» **Material provided**:
........
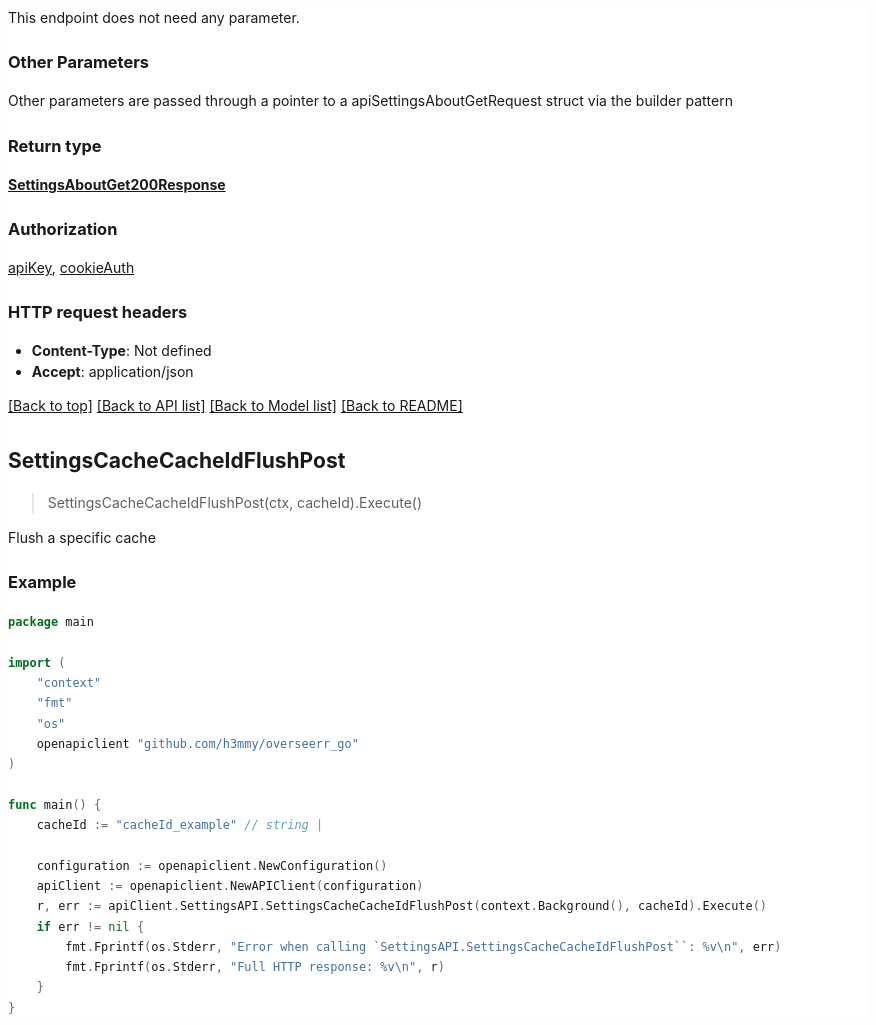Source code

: This endpoint does not need any parameter.

### Other Parameters

Other parameters are passed through a pointer to a apiSettingsAboutGetRequest struct via the builder pattern


### Return type

[**SettingsAboutGet200Response**](SettingsAboutGet200Response.md)

### Authorization

[apiKey](../README.md#apiKey), [cookieAuth](../README.md#cookieAuth)

### HTTP request headers

- **Content-Type**: Not defined
- **Accept**: application/json

[[Back to top]](#) [[Back to API list]](../README.md#documentation-for-api-endpoints)
[[Back to Model list]](../README.md#documentation-for-models)
[[Back to README]](../README.md)


## SettingsCacheCacheIdFlushPost

> SettingsCacheCacheIdFlushPost(ctx, cacheId).Execute()

Flush a specific cache



### Example

```go
package main

import (
	"context"
	"fmt"
	"os"
	openapiclient "github.com/h3mmy/overseerr_go"
)

func main() {
	cacheId := "cacheId_example" // string | 

	configuration := openapiclient.NewConfiguration()
	apiClient := openapiclient.NewAPIClient(configuration)
	r, err := apiClient.SettingsAPI.SettingsCacheCacheIdFlushPost(context.Background(), cacheId).Execute()
	if err != nil {
		fmt.Fprintf(os.Stderr, "Error when calling `SettingsAPI.SettingsCacheCacheIdFlushPost``: %v\n", err)
		fmt.Fprintf(os.Stderr, "Full HTTP response: %v\n", r)
	}
}
```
........
Pictures are not part of the copy. Restate everything else in the listing word for word.

Source code

: This endpoint does not need any parameter.

### Other Parameters

Other parameters are passed through a pointer to a apiSettingsAboutGetRequest struct via the builder pattern


### Return type

[**SettingsAboutGet200Response**](SettingsAboutGet200Response.md)

### Authorization

[apiKey](../README.md#apiKey), [cookieAuth](../README.md#cookieAuth)

### HTTP request headers

- **Content-Type**: Not defined
- **Accept**: application/json

[[Back to top]](#) [[Back to API list]](../README.md#documentation-for-api-endpoints)
[[Back to Model list]](../README.md#documentation-for-models)
[[Back to README]](../README.md)


## SettingsCacheCacheIdFlushPost

> SettingsCacheCacheIdFlushPost(ctx, cacheId).Execute()

Flush a specific cache



### Example

```go
package main

import (
	"context"
	"fmt"
	"os"
	openapiclient "github.com/h3mmy/overseerr_go"
)

func main() {
	cacheId := "cacheId_example" // string | 

	configuration := openapiclient.NewConfiguration()
	apiClient := openapiclient.NewAPIClient(configuration)
	r, err := apiClient.SettingsAPI.SettingsCacheCacheIdFlushPost(context.Background(), cacheId).Execute()
	if err != nil {
		fmt.Fprintf(os.Stderr, "Error when calling `SettingsAPI.SettingsCacheCacheIdFlushPost``: %v\n", err)
		fmt.Fprintf(os.Stderr, "Full HTTP response: %v\n", r)
	}
}
```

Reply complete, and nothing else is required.